Gotta give some consideration to changing the name of this blog to the Coding Hillbilly with ADD. The topic today is not Atlas, coding conventions or any of my other half-finished topics. It's Visual Studio 2005 Tools for Office. Well, it might be in a coming post because I had some trouble which I'll talk about first.

The background: I do some side work for someone who has built a spreadsheet. A BIG spreadsheet. Closing in on 14Mb. It's an economic model for oil and gas and judging from this fellow's reputation worldwide, my guess is that it's a pretty damn good one.

I'll talk a bit about the spreadsheet from a technical standpoint another time but the part I want to mention today is that it has some VBA code behind it. And I wanted to see if VSTO2005 might be able to whip up some holy water and exorcise that little demon. So away I went installing the beast.

After the installation, I tried to create a new Excel Workbook project from the Visual Studio templates. This message appeared:

The primary interop assembly required by this project is not installed in the global assembly cache. Microsoft Office 2003 includes the primary interop assemblies for each application as an installation option. For details on installing the Office primary interop assemblies, see the Help topic, "Installing Office Primary Interop Assemblies."

This message, to be frank, scared me. I'm not what you would call an Interop guru. I've never fully understood them because well, they're boring. They kinda freak me out actually. Or, to paraphrase Frank Zappa, “I, for one, could care less for them.” Zappa was talking about cupcakes but you get the idea.

But in order to get this to work, it looked like I'd at least have to read up on them. Before that, though, I tried to create a Word project and it worked fine which did NOT bode well for me getting anything remotely productive done this evening.

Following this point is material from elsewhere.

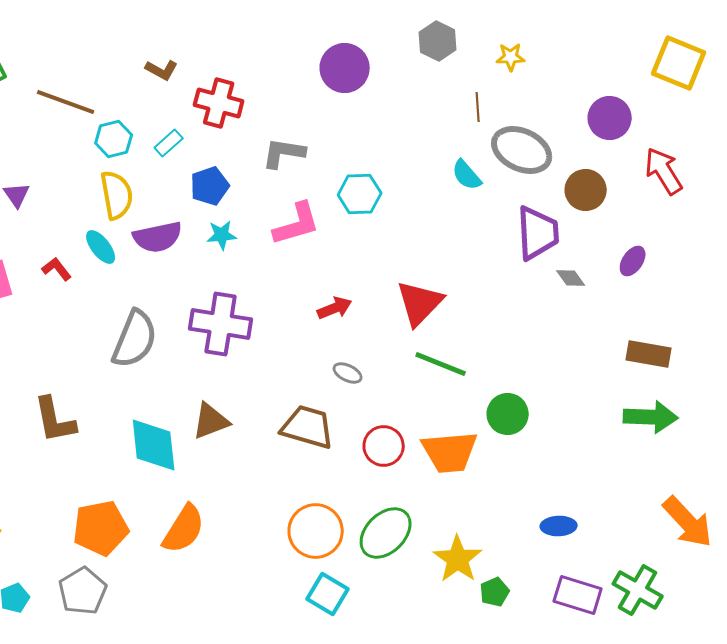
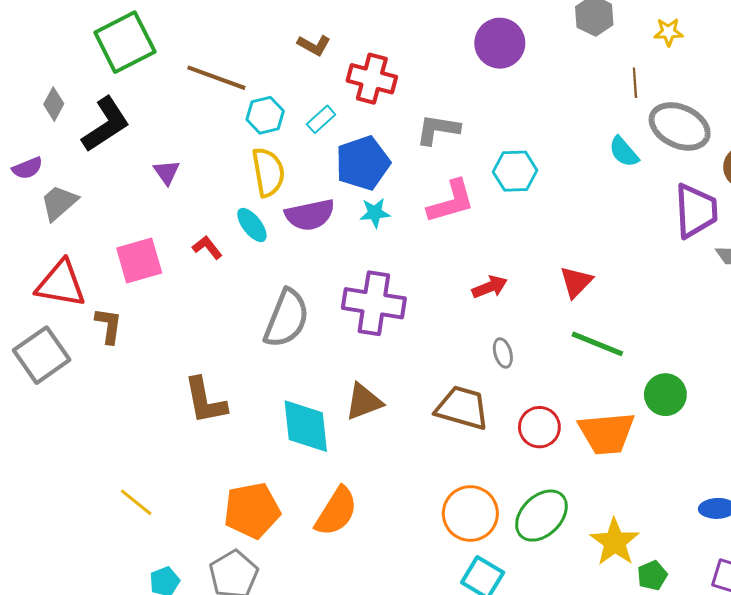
blue pentagon: (210, 186) -> (363, 163), size x1.4
red triangle: (420, 303) -> (576, 282), size x0.7
gray ellipse: (348, 373) -> (503, 353), turned 48

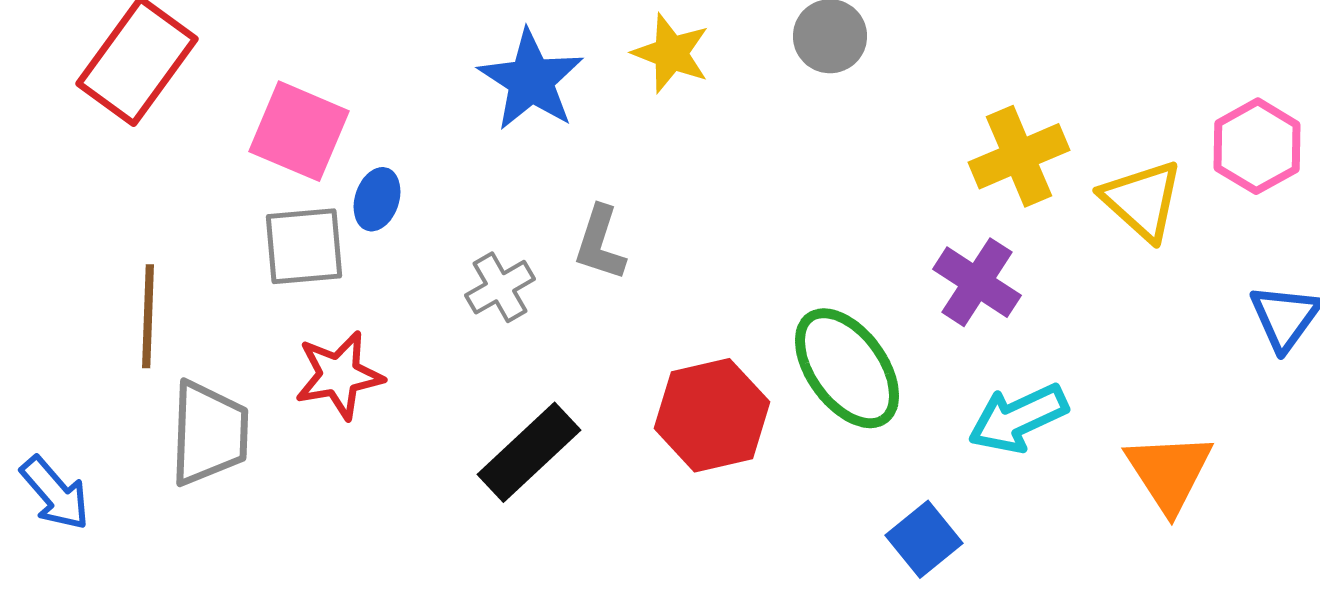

I found a couple of articles that weren't very helpful. Both suggested the same thing and it didn't work. Basically, they say that the Primary Interop Assembly (PIA) is messed up. That kind of triggered a memory of another problem I had which I'll get to in another post because it is related to this spreadsheet I'm working on. The solution they suggested is to repair Office which didn't work for me, nor did uninstalling and re-installing .NET Programmability Support. Not sure what uninstalling and re-installing Excel would have done but that was a lot closer to the “last resort” end of my list of things to try.

The other solution was to use regasm to register the PIA. This is where I started to pinpoint the trouble because when I did so, I got a message:

RegASM : error RA0000 : An error occurred while writing the registration information to the registry. You must have administrative credentials to perform this task. Contact your system administrator for assistance

(On a side note: I love messages that say to contact your system administrator because I've met a lot of system administrators.)

Of course, I'm running as a local administrator because I'm not ready to admit yet that I have a problem. Again, this message appeared when I ran regasm on the Excel interop but not the Word one, which worked fine.

Enter SysInternals Regmon utility (and congrats, guys, on your newfound wealth and fame). With it, I zeroed in on the exact registry entry that was causing the trouble: HKCRTypeLib{00020813-0000-0000-C000-000000000046}1.5 ACCESS DENIED. Double-click on the entry and check the permissions and lo! my problem is revealed!

For whatever reason, the 1.5 key had not been granted any access to anyone. I double-checked the same key for the Word interop and it was fine. I can't imagine what on Bill's earth caused this but it is fixed now...sort of. I gave Everyone full control over the key (because I can't be bothered to debug the inevitable security problems that will arise by assigning a more obtuse ACL then promptly forgetting it) and I am now the proud owner of an almost working VSTO2005 installation.

I saw almost because when I start up Visual Studio 2005 now, I get the following:

The property type library could not be found in the registry.

An attempt to repair this condition failed because you do not have the permissions to write to the system registry or because the type library could not be loaded.

This can be fixed (tee hee) by a system administrator running this program once, which will cause the proper file to be registered. If problems persist, then try repairing this application from the setup program.

I'm hoping another round with Regmon will take care of this one in a jiffy, too, but I'm in no mood to tackle it tonight.

To wrap up, I'll point out that this little troubleshooting session took a LOT longer than I've implied here. One little quirk that came up is that I originally ran regasm from the V2.0.50727 folder which gave the message described above. When I ran regasm from the V1.1.4322 folder, it was a lot more helpful because it listed the exact registry key that it was trying to access.